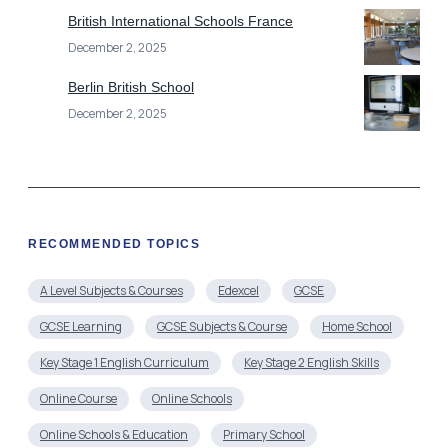
RECOMMENDED TOPICS
A Level Subjects & Courses
Edexcel
GCSE
GCSE Learning
GCSE Subjects & Course
Home School
Key Stage 1 English Curriculum
Key Stage 2 English Skills
Online Course
Online Schools
Online Schools & Education
Primary School
Secondary Schools
Uncategorized
Year 2 English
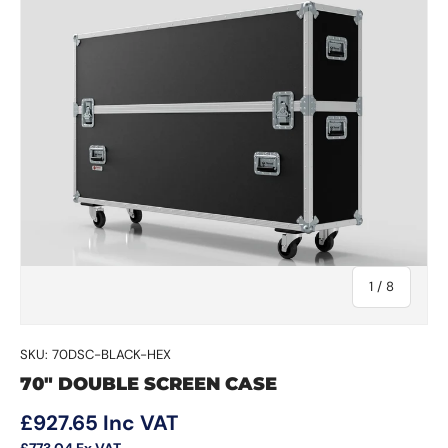
of
1
/
8
SKU:
70DSC-BLACK-HEX
70" DOUBLE SCREEN CASE
Regular price
£927.65
Inc VAT
£773.04
Ex VAT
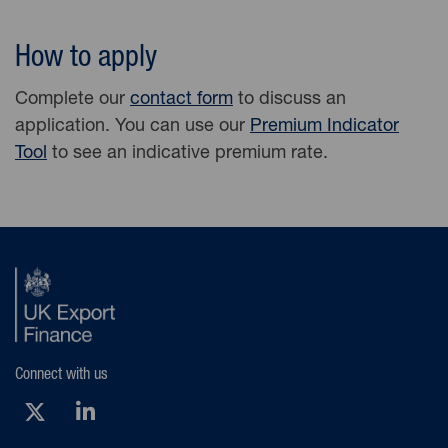
How to apply
Complete our
contact form
to discuss an
application. You can use our
Premium Indicator
Tool
to see an indicative premium rate.
Connect with us
X (Opens new tab)
LinkedIn (Opens new tab)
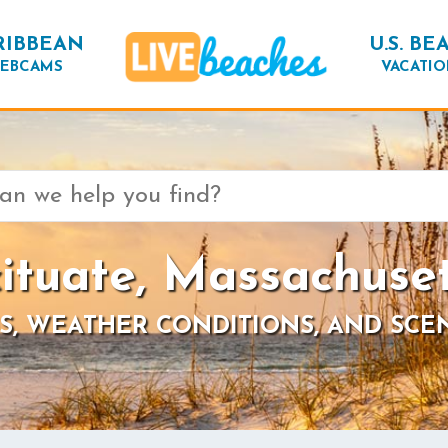
RIBBEAN
U.S. BE
EBCAMS
VACATIO
ituate, Massachuse
S, WEATHER CONDITIONS, AND SCE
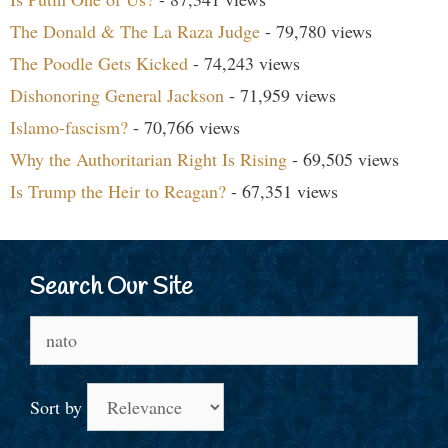
The Donald & The La Raza Judge
- 79,780 views
The Poodle Gets Kicked
- 74,243 views
Dishonoring General Jackson
- 71,959 views
Islamo-fascism?
- 70,766 views
Why the Authoritarian Right Is Rising
- 69,505 views
Is Trump the Heir to Reagan?
- 67,351 views
Search Our Site
Search
for:
Sort by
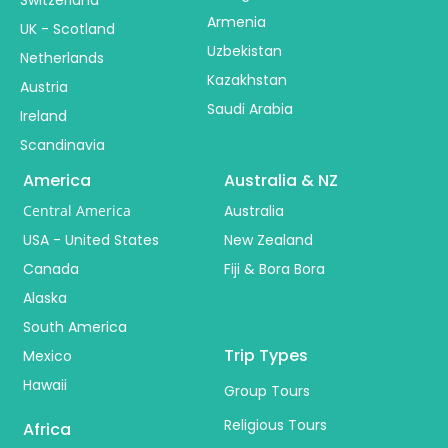
Switzerland
Armenia
UK - Scotland
Uzbekistan
Netherlands
Kazakhstan
Austria
Saudi Arabia
Ireland
Scandinavia
America
Australia & NZ
Central America
Australia
USA - United States
New Zealand
Canada
Fiji & Bora Bora
Alaska
South America
Trip Types
Mexico
Hawaii
Group Tours
Religious Tours
Africa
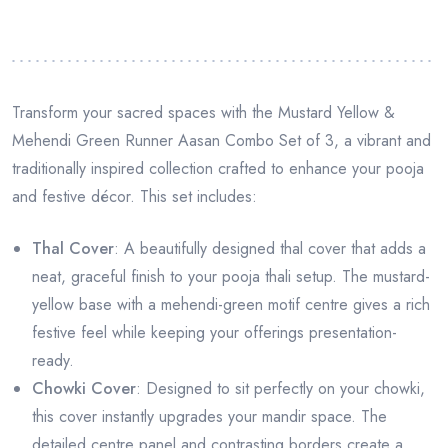
Transform your sacred spaces with the Mustard Yellow &
Mehendi Green Runner Aasan Combo Set of 3, a vibrant and
traditionally inspired collection crafted to enhance your pooja
and festive décor. This set includes:
Thal Cover
: A beautifully designed thal cover that adds a
neat, graceful finish to your pooja thali setup. The mustard-
yellow base with a mehendi-green motif centre gives a rich
festive feel while keeping your offerings presentation-
ready.
Chowki Cover
: Designed to sit perfectly on your chowki,
this cover instantly upgrades your mandir space. The
detailed centre panel and contrasting borders create a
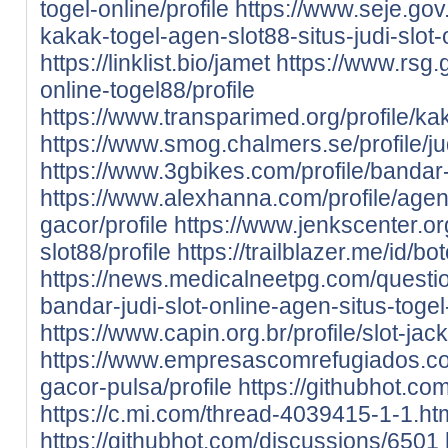
togel-online/profile
https://www.seje.gov
kakak-togel-agen-slot88-situs-judi-slot-
https://linklist.bio/jamet
https://www.rsg.g
online-togel88/profile
https://www.transparimed.org/profile/kak
https://www.smog.chalmers.se/profile/jud
https://www.3gbikes.com/profile/bandar-s
https://www.alexhanna.com/profile/agen-
gacor/profile
https://www.jenkscenter.org
slot88/profile
https://trailblazer.me/id/b
https://news.medicalneetpg.com/questio
bandar-judi-slot-online-agen-situs-togel
https://www.capin.org.br/profile/slot-jack
https://www.empresascomrefugiados.com.
gacor-pulsa/profile
https://githubhot.co
https://c.mi.com/thread-4039415-1-1.ht
https://githubhot.com/discussions/6501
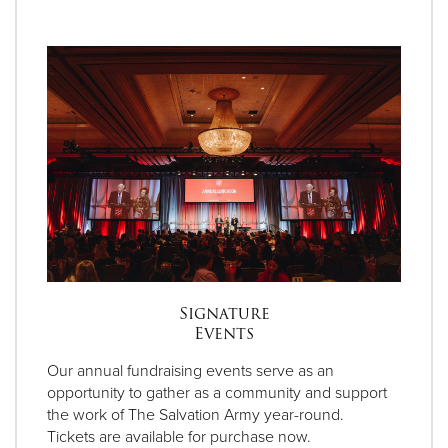
Signature
Events
Our annual fundraising events serve as an
opportunity to gather as a community and support
the work of The Salvation Army year-round.
Tickets are available for purchase now.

**What the task asks**. State, as a bare number, how many lines of the material contain "your".

**Completed exercise**. 6